DESCRIPTION OF THE TASK
In the car hire thread below, why did xabiaxica remove the company name from Alberto Bertorelli's post? Answer in one to three sentences.

# Nice Welcome. Car hire problem



## Alberto Bertorelli (Sep 1, 2020)

Last week I booked and paid for a hire car through /SNIP/. I took out and paid damage excess refund insurance with /SNIP/ for 6.95 € a day. We arrived at Alicante airport at 11.00pm, me, wife, 3 kids (1 who is disabled) and bags. When we all went to collect the car I was told the refund insurance I had was worthless and I must take their Collision Damage Waiver (CDW) 21.00 € a day. I was told it was a case of pay or no car and she pointed to the bus stop where buses were no longer running.
Is this standard procedure in the EU or just Spain?


----------



## xabiaxica (Jun 23, 2009)

Alberto Bertorelli said:


> Last week I booked and paid for a hire car through /SNIP/. I took out and paid damage excess refund insurance with /SNIP/ for 6.95 € a day. We arrived at Alicante airport at 11.00pm, me, wife, 3 kids (1 who is disabled) and bags. When we all went to collect the car I was told the refund insurance I had was worthless and I must take their Collision Damage Waiver (CDW) 21.00 € a day. I was told it was a case of pay or no car and she pointed to the bus stop where buses were no longer running.
> Is this standard procedure in the EU or just Spain?


:welcome: 

I've had to remove the company name - forum rules don't allow 'name & shame' posts.


----------



## Catalunya22 (Apr 25, 2020)

How much did you pay for the car hire without the 6.95 a day.
And why did they say the insurance was worthless?


----------



## Catalunya22 (Apr 25, 2020)

Car hire companies...don´t you just love èm


----------



## Catalunya22 (Apr 25, 2020)

Just looked at their booking site. Wouldn´t touch them with a bargepole.


----------



## Alberto Bertorelli (Sep 1, 2020)

xabiaxica said:


> :welcome:
> 
> I've had to remove the company name - forum rules don't allow 'name & shame' posts.


Sorry, I never mentioned the car hire company, only the booking comparison site.

DATA ENTRIES
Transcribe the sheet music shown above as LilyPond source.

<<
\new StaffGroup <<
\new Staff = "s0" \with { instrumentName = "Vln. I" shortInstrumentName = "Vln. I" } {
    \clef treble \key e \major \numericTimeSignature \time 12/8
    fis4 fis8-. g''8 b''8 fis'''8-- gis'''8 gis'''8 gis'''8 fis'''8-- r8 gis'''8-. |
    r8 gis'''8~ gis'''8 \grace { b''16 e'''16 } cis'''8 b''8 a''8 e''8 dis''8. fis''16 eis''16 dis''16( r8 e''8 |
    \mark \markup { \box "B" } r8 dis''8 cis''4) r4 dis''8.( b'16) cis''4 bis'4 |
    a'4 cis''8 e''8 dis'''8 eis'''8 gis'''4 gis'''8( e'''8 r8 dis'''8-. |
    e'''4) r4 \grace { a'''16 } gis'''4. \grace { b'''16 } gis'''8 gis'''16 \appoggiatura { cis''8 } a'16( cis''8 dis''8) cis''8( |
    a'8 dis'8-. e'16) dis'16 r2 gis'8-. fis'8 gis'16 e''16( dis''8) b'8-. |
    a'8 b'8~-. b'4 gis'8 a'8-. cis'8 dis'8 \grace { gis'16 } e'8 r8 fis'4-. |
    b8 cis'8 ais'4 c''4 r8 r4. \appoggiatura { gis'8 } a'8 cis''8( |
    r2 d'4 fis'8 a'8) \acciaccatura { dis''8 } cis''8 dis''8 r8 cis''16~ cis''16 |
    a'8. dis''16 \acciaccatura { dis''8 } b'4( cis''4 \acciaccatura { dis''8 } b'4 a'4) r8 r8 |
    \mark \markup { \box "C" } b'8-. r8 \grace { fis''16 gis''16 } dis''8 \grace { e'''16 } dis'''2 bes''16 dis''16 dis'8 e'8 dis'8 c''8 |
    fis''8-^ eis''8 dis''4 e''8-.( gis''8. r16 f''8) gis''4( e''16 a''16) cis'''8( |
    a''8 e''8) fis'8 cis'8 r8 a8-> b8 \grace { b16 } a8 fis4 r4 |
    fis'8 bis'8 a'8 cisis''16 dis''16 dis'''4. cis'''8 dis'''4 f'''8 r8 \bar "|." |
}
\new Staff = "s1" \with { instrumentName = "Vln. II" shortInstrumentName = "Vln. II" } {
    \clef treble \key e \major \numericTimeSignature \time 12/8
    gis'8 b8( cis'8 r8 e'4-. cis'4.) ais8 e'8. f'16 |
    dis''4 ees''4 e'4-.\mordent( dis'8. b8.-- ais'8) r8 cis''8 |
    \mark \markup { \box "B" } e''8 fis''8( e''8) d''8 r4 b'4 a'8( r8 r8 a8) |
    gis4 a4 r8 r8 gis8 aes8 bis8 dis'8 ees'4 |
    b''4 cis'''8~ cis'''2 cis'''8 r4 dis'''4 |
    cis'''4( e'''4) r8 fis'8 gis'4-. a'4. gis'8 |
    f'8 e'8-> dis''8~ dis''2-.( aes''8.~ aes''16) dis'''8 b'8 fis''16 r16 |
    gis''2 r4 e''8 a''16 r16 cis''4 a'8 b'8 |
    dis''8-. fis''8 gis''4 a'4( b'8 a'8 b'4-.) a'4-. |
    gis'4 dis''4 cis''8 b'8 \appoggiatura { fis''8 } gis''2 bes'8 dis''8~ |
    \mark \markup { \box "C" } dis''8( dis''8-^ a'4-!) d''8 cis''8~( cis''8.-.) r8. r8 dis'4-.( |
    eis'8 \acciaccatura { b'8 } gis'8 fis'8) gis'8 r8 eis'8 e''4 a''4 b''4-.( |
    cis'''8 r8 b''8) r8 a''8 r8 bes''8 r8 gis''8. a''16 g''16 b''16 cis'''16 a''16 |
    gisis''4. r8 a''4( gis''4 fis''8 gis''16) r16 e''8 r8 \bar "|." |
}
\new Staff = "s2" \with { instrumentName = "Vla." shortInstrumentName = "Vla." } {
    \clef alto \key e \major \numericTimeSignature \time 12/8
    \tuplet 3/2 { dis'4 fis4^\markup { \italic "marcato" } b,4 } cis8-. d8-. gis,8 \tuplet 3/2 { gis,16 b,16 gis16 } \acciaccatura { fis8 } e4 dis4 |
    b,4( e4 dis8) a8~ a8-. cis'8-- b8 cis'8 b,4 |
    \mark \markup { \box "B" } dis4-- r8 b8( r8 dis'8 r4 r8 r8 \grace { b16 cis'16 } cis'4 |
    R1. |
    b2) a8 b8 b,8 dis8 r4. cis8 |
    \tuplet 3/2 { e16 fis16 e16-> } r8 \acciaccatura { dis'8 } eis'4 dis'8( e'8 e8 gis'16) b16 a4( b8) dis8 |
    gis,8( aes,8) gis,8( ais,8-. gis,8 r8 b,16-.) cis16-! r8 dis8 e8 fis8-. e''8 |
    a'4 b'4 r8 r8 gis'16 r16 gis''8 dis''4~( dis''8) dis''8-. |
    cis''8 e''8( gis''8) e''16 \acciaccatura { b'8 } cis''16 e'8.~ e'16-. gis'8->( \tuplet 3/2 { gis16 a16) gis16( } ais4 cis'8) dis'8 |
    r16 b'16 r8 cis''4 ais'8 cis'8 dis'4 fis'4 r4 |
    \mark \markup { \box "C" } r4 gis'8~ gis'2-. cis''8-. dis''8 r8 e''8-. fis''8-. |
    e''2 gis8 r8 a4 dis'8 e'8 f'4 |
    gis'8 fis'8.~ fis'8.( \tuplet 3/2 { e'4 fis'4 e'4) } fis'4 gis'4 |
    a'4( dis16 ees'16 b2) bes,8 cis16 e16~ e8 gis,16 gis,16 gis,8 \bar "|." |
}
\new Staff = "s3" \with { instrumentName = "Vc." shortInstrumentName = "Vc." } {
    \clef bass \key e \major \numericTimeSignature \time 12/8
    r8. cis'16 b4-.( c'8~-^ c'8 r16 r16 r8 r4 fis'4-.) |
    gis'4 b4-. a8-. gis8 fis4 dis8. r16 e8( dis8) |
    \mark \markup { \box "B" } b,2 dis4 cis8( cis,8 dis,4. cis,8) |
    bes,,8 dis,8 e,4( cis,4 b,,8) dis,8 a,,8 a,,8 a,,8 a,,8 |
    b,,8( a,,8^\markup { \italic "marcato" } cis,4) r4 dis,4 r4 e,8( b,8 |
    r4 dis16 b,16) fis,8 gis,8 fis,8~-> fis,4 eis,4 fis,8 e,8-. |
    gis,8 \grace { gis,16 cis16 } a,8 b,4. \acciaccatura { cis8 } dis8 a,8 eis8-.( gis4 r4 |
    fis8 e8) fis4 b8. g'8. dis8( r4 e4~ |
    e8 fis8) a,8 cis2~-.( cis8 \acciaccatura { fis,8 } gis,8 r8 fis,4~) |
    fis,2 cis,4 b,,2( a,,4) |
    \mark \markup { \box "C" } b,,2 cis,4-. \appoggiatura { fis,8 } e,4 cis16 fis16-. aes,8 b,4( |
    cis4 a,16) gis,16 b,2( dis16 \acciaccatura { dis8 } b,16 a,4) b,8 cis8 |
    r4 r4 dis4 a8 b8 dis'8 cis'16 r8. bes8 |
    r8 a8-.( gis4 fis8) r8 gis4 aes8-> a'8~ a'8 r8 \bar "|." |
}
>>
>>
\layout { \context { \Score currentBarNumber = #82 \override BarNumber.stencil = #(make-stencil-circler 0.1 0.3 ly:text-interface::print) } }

ANSWER IN FULL
xabiaxica removed it because the forum rules don't allow 'name & shame' posts.